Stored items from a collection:
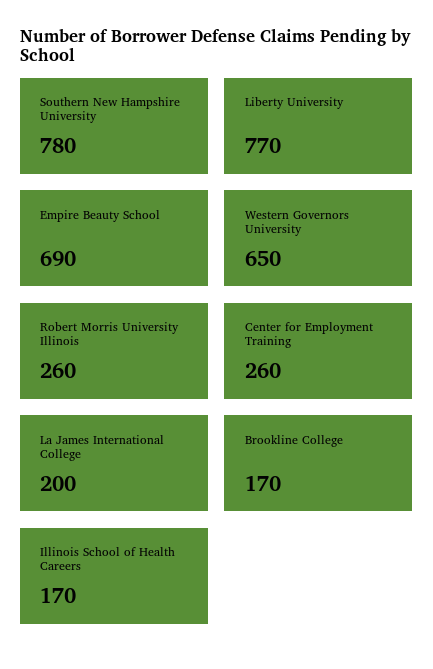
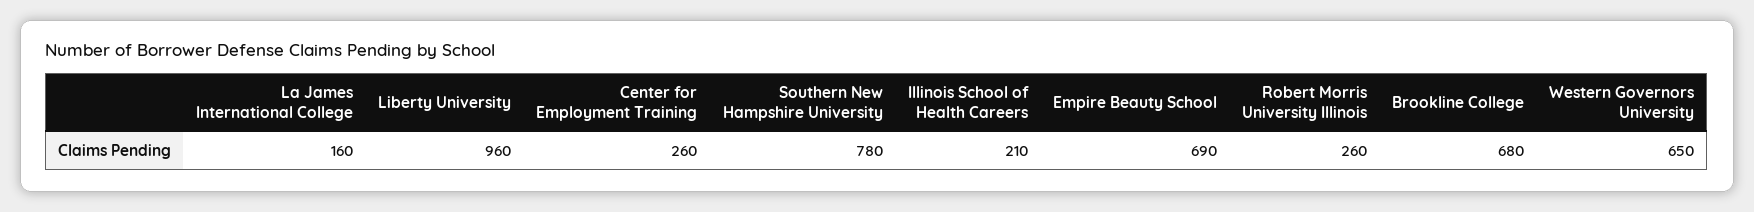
  {
    "Southern New Hampshire University": 780,
-   "Liberty University": 770,
+   "Liberty University": 960,
    "Empire Beauty School": 690,
    "Western Governors University": 650,
    "Robert Morris University Illinois": 260,
    "Center for Employment Training": 260,
-   "La James International College": 200,
+   "La James International College": 160,
-   "Brookline College": 170,
+   "Brookline College": 680,
-   "Illinois School of Health Careers": 170
+   "Illinois School of Health Careers": 210
  }

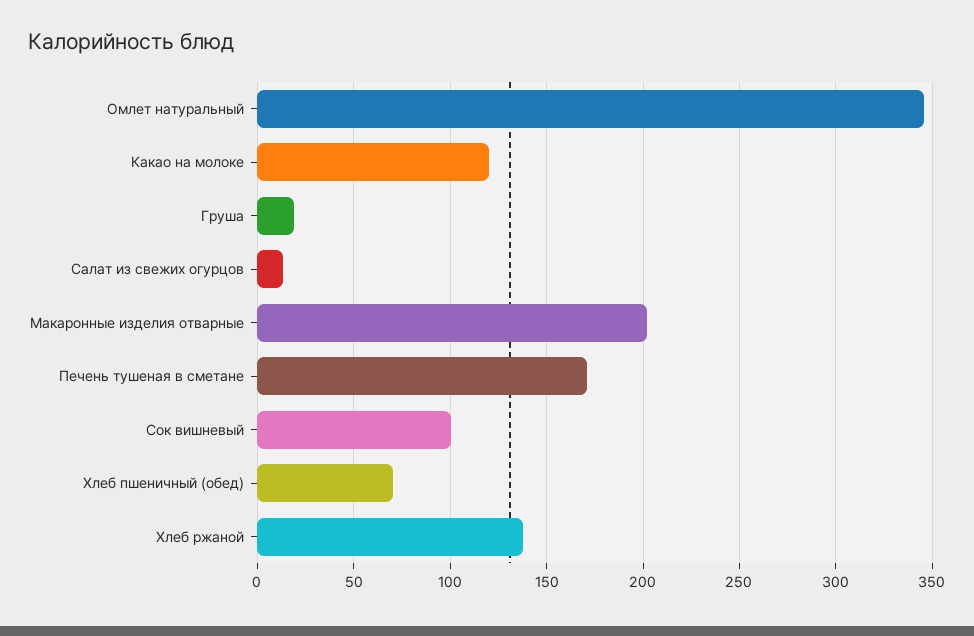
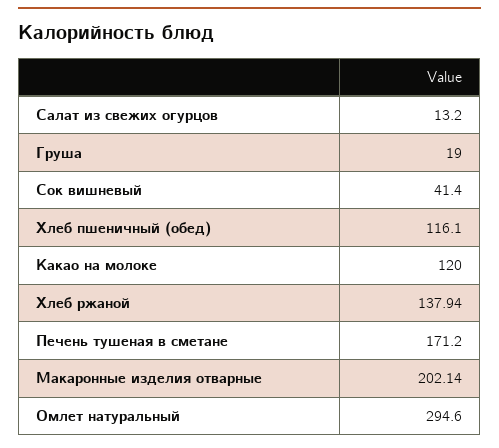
  {
-   "Омлет натуральный": 345,
+   "Омлет натуральный": 294.6,
    "Какао на молоке": 120,
    "Груша": 19,
    "Салат из свежих огурцов": 13.2,
    "Макаронные изделия отварные": 202.14,
    "Печень тушеная в сметане": 171.2,
-   "Сок вишневый": 100,
+   "Сок вишневый": 41.4,
-   "Хлеб пшеничный (обед)": 70,
+   "Хлеб пшеничный (обед)": 116.1,
    "Хлеб ржаной": 137.94
  }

→ **Problem requirements**: Your task is to repeat the records exactly. Images do not belong in the copy.

→ **Solution for this exercise**:
  {
    "Southern New Hampshire University": 780,
-   "Liberty University": 770,
+   "Liberty University": 960,
    "Empire Beauty School": 690,
    "Western Governors University": 650,
    "Robert Morris University Illinois": 260,
    "Center for Employment Training": 260,
-   "La James International College": 200,
+   "La James International College": 160,
-   "Brookline College": 170,
+   "Brookline College": 680,
-   "Illinois School of Health Careers": 170
+   "Illinois School of Health Careers": 210
  }

  {
-   "Омлет натуральный": 345,
+   "Омлет натуральный": 294.6,
    "Какао на молоке": 120,
    "Груша": 19,
    "Салат из свежих огурцов": 13.2,
    "Макаронные изделия отварные": 202.14,
    "Печень тушеная в сметане": 171.2,
-   "Сок вишневый": 100,
+   "Сок вишневый": 41.4,
-   "Хлеб пшеничный (обед)": 70,
+   "Хлеб пшеничный (обед)": 116.1,
    "Хлеб ржаной": 137.94
  }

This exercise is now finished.